Action item:
Give back the entries verbatim.

Data for processing:
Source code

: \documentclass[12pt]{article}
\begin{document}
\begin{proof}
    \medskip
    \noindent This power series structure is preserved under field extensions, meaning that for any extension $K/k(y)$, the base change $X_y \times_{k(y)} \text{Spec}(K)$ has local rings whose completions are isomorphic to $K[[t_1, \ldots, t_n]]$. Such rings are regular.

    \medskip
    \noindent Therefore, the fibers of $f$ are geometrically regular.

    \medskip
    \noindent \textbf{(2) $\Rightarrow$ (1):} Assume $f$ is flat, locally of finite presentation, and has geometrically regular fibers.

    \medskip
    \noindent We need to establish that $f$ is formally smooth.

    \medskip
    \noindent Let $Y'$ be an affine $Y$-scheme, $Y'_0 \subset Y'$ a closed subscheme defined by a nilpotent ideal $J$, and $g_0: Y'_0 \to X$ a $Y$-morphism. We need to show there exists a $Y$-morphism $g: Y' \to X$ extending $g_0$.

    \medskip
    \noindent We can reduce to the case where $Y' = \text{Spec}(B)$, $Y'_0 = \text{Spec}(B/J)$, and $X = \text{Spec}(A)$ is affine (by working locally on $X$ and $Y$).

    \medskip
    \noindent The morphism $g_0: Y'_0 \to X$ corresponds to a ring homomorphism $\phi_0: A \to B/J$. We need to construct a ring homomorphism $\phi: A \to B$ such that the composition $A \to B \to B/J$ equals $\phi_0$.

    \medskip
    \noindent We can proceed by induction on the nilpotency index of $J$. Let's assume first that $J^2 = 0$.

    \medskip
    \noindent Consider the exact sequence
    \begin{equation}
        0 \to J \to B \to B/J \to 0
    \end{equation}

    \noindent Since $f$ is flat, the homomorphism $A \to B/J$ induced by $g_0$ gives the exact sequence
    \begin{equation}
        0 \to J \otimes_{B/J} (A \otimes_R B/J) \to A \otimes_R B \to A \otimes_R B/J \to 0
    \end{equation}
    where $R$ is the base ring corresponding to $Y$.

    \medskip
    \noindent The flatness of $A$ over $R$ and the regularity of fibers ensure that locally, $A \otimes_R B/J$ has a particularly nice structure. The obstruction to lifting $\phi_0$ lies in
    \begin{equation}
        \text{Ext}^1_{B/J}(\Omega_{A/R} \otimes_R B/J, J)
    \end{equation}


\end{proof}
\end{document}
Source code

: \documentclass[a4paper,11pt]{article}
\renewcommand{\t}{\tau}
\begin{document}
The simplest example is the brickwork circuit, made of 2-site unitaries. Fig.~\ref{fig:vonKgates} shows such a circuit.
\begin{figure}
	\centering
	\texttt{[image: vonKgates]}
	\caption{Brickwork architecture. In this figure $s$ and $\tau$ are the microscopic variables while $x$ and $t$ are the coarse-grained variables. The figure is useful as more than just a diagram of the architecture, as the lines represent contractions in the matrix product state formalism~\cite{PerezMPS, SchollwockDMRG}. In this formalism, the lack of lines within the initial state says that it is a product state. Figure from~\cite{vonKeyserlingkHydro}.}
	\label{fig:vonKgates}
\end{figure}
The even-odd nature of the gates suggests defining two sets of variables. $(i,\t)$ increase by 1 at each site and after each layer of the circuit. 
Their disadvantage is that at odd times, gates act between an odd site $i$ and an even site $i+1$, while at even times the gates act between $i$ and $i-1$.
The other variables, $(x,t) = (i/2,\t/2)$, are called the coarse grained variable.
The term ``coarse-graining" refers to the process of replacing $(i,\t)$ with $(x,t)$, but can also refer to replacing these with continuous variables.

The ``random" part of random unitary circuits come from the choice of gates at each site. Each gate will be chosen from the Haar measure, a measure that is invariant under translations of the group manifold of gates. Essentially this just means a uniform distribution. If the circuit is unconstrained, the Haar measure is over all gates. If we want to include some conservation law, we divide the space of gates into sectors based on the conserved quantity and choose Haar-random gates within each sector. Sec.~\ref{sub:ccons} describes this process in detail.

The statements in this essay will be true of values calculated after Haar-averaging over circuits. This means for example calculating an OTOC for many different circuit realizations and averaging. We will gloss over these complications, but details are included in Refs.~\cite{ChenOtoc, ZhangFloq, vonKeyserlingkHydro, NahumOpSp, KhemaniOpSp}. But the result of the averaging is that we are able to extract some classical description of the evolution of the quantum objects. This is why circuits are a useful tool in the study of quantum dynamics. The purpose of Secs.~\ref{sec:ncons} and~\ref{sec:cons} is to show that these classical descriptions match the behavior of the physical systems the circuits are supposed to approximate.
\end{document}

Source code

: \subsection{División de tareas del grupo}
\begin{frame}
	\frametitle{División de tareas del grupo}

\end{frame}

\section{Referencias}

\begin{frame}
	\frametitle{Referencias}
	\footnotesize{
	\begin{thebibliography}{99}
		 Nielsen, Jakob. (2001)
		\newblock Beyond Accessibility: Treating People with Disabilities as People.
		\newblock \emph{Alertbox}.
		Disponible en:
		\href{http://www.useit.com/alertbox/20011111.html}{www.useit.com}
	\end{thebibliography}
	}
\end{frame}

Solution for this task:
Source code

: \documentclass[12pt]{article}
\begin{document}
\begin{proof}
    \medskip
    \noindent This power series structure is preserved under field extensions, meaning that for any extension $K/k(y)$, the base change $X_y \times_{k(y)} \text{Spec}(K)$ has local rings whose completions are isomorphic to $K[[t_1, \ldots, t_n]]$. Such rings are regular.

    \medskip
    \noindent Therefore, the fibers of $f$ are geometrically regular.

    \medskip
    \noindent \textbf{(2) $\Rightarrow$ (1):} Assume $f$ is flat, locally of finite presentation, and has geometrically regular fibers.

    \medskip
    \noindent We need to establish that $f$ is formally smooth.

    \medskip
    \noindent Let $Y'$ be an affine $Y$-scheme, $Y'_0 \subset Y'$ a closed subscheme defined by a nilpotent ideal $J$, and $g_0: Y'_0 \to X$ a $Y$-morphism. We need to show there exists a $Y$-morphism $g: Y' \to X$ extending $g_0$.

    \medskip
    \noindent We can reduce to the case where $Y' = \text{Spec}(B)$, $Y'_0 = \text{Spec}(B/J)$, and $X = \text{Spec}(A)$ is affine (by working locally on $X$ and $Y$).

    \medskip
    \noindent The morphism $g_0: Y'_0 \to X$ corresponds to a ring homomorphism $\phi_0: A \to B/J$. We need to construct a ring homomorphism $\phi: A \to B$ such that the composition $A \to B \to B/J$ equals $\phi_0$.

    \medskip
    \noindent We can proceed by induction on the nilpotency index of $J$. Let's assume first that $J^2 = 0$.

    \medskip
    \noindent Consider the exact sequence
    \begin{equation}
        0 \to J \to B \to B/J \to 0
    \end{equation}

    \noindent Since $f$ is flat, the homomorphism $A \to B/J$ induced by $g_0$ gives the exact sequence
    \begin{equation}
        0 \to J \otimes_{B/J} (A \otimes_R B/J) \to A \otimes_R B \to A \otimes_R B/J \to 0
    \end{equation}
    where $R$ is the base ring corresponding to $Y$.

    \medskip
    \noindent The flatness of $A$ over $R$ and the regularity of fibers ensure that locally, $A \otimes_R B/J$ has a particularly nice structure. The obstruction to lifting $\phi_0$ lies in
    \begin{equation}
        \text{Ext}^1_{B/J}(\Omega_{A/R} \otimes_R B/J, J)
    \end{equation}


\end{proof}
\end{document}
Source code

: \documentclass[a4paper,11pt]{article}
\renewcommand{\t}{\tau}
\begin{document}
The simplest example is the brickwork circuit, made of 2-site unitaries. Fig.~\ref{fig:vonKgates} shows such a circuit.
\begin{figure}
	\centering
	\texttt{[image: vonKgates]}
	\caption{Brickwork architecture. In this figure $s$ and $\tau$ are the microscopic variables while $x$ and $t$ are the coarse-grained variables. The figure is useful as more than just a diagram of the architecture, as the lines represent contractions in the matrix product state formalism~\cite{PerezMPS, SchollwockDMRG}. In this formalism, the lack of lines within the initial state says that it is a product state. Figure from~\cite{vonKeyserlingkHydro}.}
	\label{fig:vonKgates}
\end{figure}
The even-odd nature of the gates suggests defining two sets of variables. $(i,\t)$ increase by 1 at each site and after each layer of the circuit. 
Their disadvantage is that at odd times, gates act between an odd site $i$ and an even site $i+1$, while at even times the gates act between $i$ and $i-1$.
The other variables, $(x,t) = (i/2,\t/2)$, are called the coarse grained variable.
The term ``coarse-graining" refers to the process of replacing $(i,\t)$ with $(x,t)$, but can also refer to replacing these with continuous variables.

The ``random" part of random unitary circuits come from the choice of gates at each site. Each gate will be chosen from the Haar measure, a measure that is invariant under translations of the group manifold of gates. Essentially this just means a uniform distribution. If the circuit is unconstrained, the Haar measure is over all gates. If we want to include some conservation law, we divide the space of gates into sectors based on the conserved quantity and choose Haar-random gates within each sector. Sec.~\ref{sub:ccons} describes this process in detail.

The statements in this essay will be true of values calculated after Haar-averaging over circuits. This means for example calculating an OTOC for many different circuit realizations and averaging. We will gloss over these complications, but details are included in Refs.~\cite{ChenOtoc, ZhangFloq, vonKeyserlingkHydro, NahumOpSp, KhemaniOpSp}. But the result of the averaging is that we are able to extract some classical description of the evolution of the quantum objects. This is why circuits are a useful tool in the study of quantum dynamics. The purpose of Secs.~\ref{sec:ncons} and~\ref{sec:cons} is to show that these classical descriptions match the behavior of the physical systems the circuits are supposed to approximate.
\end{document}

Source code

: \subsection{División de tareas del grupo}
\begin{frame}
	\frametitle{División de tareas del grupo}

\end{frame}

\section{Referencias}

\begin{frame}
	\frametitle{Referencias}
	\footnotesize{
	\begin{thebibliography}{99}
		 Nielsen, Jakob. (2001)
		\newblock Beyond Accessibility: Treating People with Disabilities as People.
		\newblock \emph{Alertbox}.
		Disponible en:
		\href{http://www.useit.com/alertbox/20011111.html}{www.useit.com}
	\end{thebibliography}
	}
\end{frame}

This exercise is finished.